Share this:

Scrape Tweets with Tweepy

Scrape Tweets using Tweepy

Hello and welcome back everyone, in this blog we are going to explore how we can do Scrape Tweets using Twitter's API and Tweepy. The API calls are handled by Tweepy and we only need to give it Keys.

Getting API Keys

First we need to have a Twitter Developer Account and only with it, we can get keys to scrape tweets.

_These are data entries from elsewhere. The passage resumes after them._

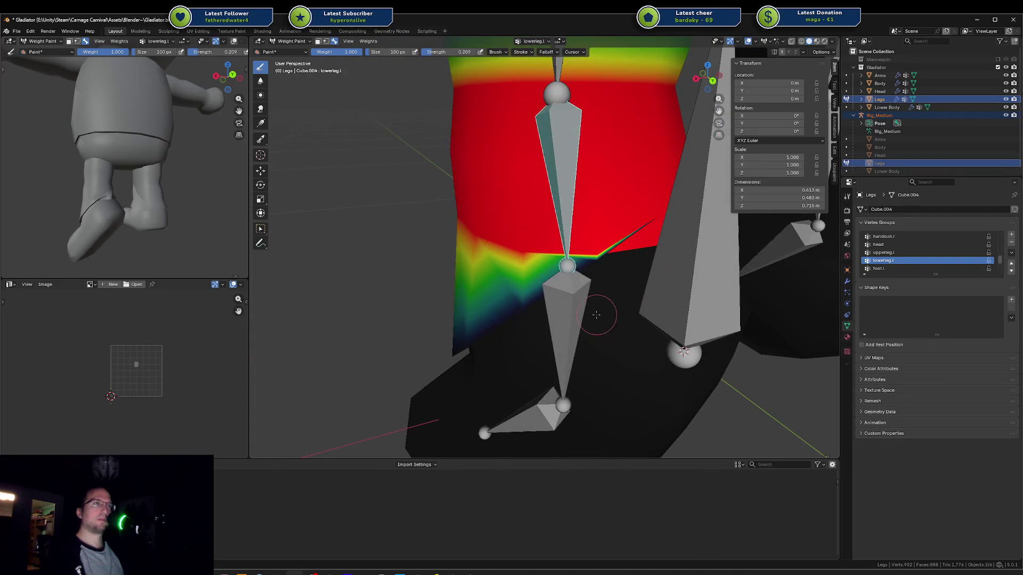
ctrl+click(596, 315)
key(r)
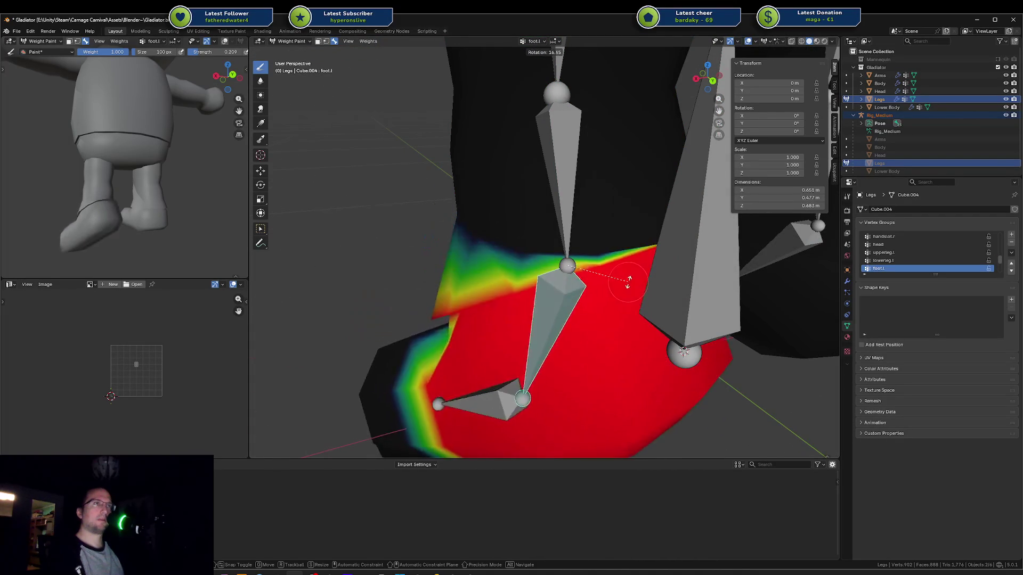
key(x)
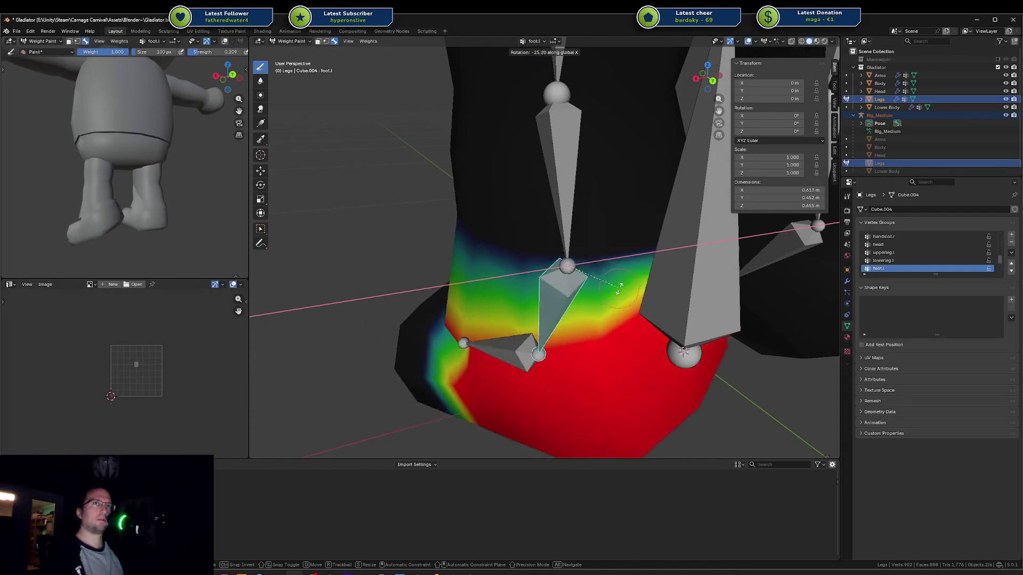
key(y)
click(604, 299)
mouse_move(604, 300)
middle_down()
mouse_move(570, 270)
mouse_move(626, 226)
middle_up()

  • Visit developer.twitter.com. Please read carefully how much request is possible to which type of accounts.
  • Go to sign in and fill in the credentials.
  • Then create an app.

alt

  • Generate and save API Keys.

alt

Installing Tweepy

!pip install git+https://github.com/tweepy/tweepy.git
Collecting git+https://github.com/tweepy/tweepy.git
  Cloning https://github.com/tweepy/tweepy.git to c:\users\dell\appdata\local\temp\pip-req-build-div0g8k4
Requirement already satisfied: oauthlib<4>=3.2.0 in c:\users\dell\appdata\roaming\python\python38\site-packages (from tweepy==4.10.0) (3.2.0)
Requirement already satisfied: requests<3>=2.27.0 in c:\users\dell\appdata\roaming\python\python38\site-packages (from tweepy==4.10.0) (2.27.1)
Requirement already satisfied: requests-oauthlib<2>=1.2.0 in c:\programdata\anaconda3\lib\site-packages (from tweepy==4.10.0) (1.3.0)
Requirement already satisfied: charset-normalizer~=2.0.0 in c:\users\dell\appdata\roaming\python\python38\site-packages (from requests<3>=2.27.0->tweepy==4.10.0) (2.0.7)
Requirement already satisfied: urllib3<1>=1.21.1 in c:\programdata\anaconda3\lib\site-packages (from requests<3>=2.27.0->tweepy==4.10.0) (1.26.4)
Requirement already satisfied: idna<4>=2.5 in c:\programdata\anaconda3\lib\site-packages (from requests<3>=2.27.0->tweepy==4.10.0) (2.10)
Requirement already satisfied: certifi>=2017.4.17 in c:\programdata\anaconda3\lib\site-packages (from requests<3>=2.27.0->tweepy==4.10.0) (2020.12.5)
Building wheels for collected packages: tweepy
  Building wheel for tweepy (setup.py): started
  Building wheel for tweepy (setup.py): finished with status 'done'
  Created wheel for tweepy: filename=tweepy-4.10.0-py3-none-any.whl size=95239 sha256=21aef993404498afa5f673cece5e8ee6a9c82b6b89c7b063c963858021692b03
  Stored in directory: C:\Users\Dell\AppData\Local\Temp\pip-ephem-wheel-cache-yi90v1ry\wheels\ad\05\51\a78f66d15b87f9c623d2f3afc4401660ac4219e526c787fb8b
Successfully built tweepy
Installing collected packages: tweepy
  Attempting uninstall: tweepy
    Found existing installation: tweepy 4.8.0
    Uninstalling tweepy-4.8.0:
      Successfully uninstalled tweepy-4.8.0
Successfully installed tweepy-4.10.0

  Running command git clone -q https://github.com/tweepy/tweepy.git 'C:\Users\Dell\AppData\Local\Temp\pip-req-build-div0g8k4'

Preparing Keys

api_key="api_key here"
secret="secret key here"
bearer="bearer here"
access_token="access_token here"
access_token_secret="access_token_secret here"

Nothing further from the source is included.